Chamber-pop accompaniment to multi-format eccentricity.

The Vicar is the ‘semi- fictional British eccentric’ who blogs and rails against the perceived evils of the music industry in every medium he can get his virtual hands on. Now, his novels (graphic and otherwise), video blogs and audio books are reinforced by this widely collaborative ‘songbook of chamber-pop’.

David Singleton’s compositions embrace the orchestral grandiloquence of Pepper-period Fabs, the insouciant vitality of early solo Macca and the intricate tunefulness of Andy Partridge, all in the highest of fi. Woodwind and strings augment a gently psychedelic pop backdrop with such players as Chas Dickie, Cathy Stevens and Tony Levin. 
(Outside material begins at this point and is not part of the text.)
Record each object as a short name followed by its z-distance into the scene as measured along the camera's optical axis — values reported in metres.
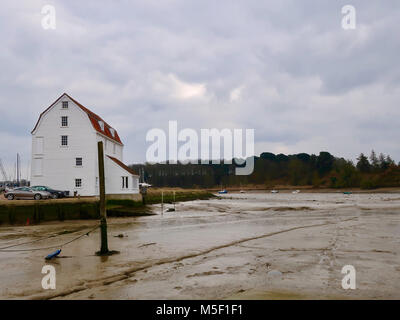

There are two rare but welcome vocal appearances by once-vaunted British soulman Lewis Taylor, Andy (brother of Thom) Yorke (on the mournful Count Your Blessings) and Sweet Billy Pilgrim’s Tim Elsenburg. Sung by Steve Porter, the cello-propelled Man With A Woman On His Mind could’ve been a great, late-period track by The Move. 

The accompanying DVD-A offers the whole album in 5.1 surround and other hi-res formats and well over five hours of footage, including The Vicar’s first novel in video book form.